Constant Mutamba affirme qu’aucun témoin n’a comparu à son procès et qu’aucune preuve matérielle de détournement de fonds publics n’a été présentée contre lui.

« Rien ne me surprend, car c’est la suite logique du complot politico-judiciaire commencé en avril 2025, ayant débouché sur ma première condamnation injuste », écrit-il dans sa lettre.
L’ancien ministre dit avoir servi « le chef de l’État et notre pays, la RDC, avec loyauté et patriotisme », à la grande satisfaction, selon lui, de tous ses collaborateurs. Il accuse toutefois certains d’entre eux d’avoir choisi de lui « rendre le mal pour le bien », en lui attribuant notamment des ambitions présidentielles qu’il affirme n’avoir jamais exprimées.

Mutamba estime que la justice et les institutions de l’État sont utilisées pour « salir » son image dans l’opinion à travers des dossiers judiciaires qu’il qualifie de montés « sans preuve matérielle de détournement de fonds publics ».
Sur les sommes évoquées dans le dossier, il affirme notamment que « les 14 millions USD n’ont jamais été décaissés ». Concernant les 4 millions USD liés à l’ICCN, il soutient qu’ils ont été affectés à la réhabilitation du zoo de Kinshasa et affirme que les travaux sont en cours.

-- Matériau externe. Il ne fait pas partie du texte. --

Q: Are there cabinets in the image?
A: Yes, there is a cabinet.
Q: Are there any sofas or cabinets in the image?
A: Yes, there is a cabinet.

L’ancien ministre évoque également un documentaire d’une durée d’une heure, réalisé pour un montant de 650 000 USD, précisant que ces opérations ont été réalisées par le FRIVAO. La lettre visible s’interrompt toutefois sur ce point, sans permettre de connaître la suite de son explication.

Malgré sa condamnation, Constant Mutamba affirme qu’il entend poursuivre sa « résistance ».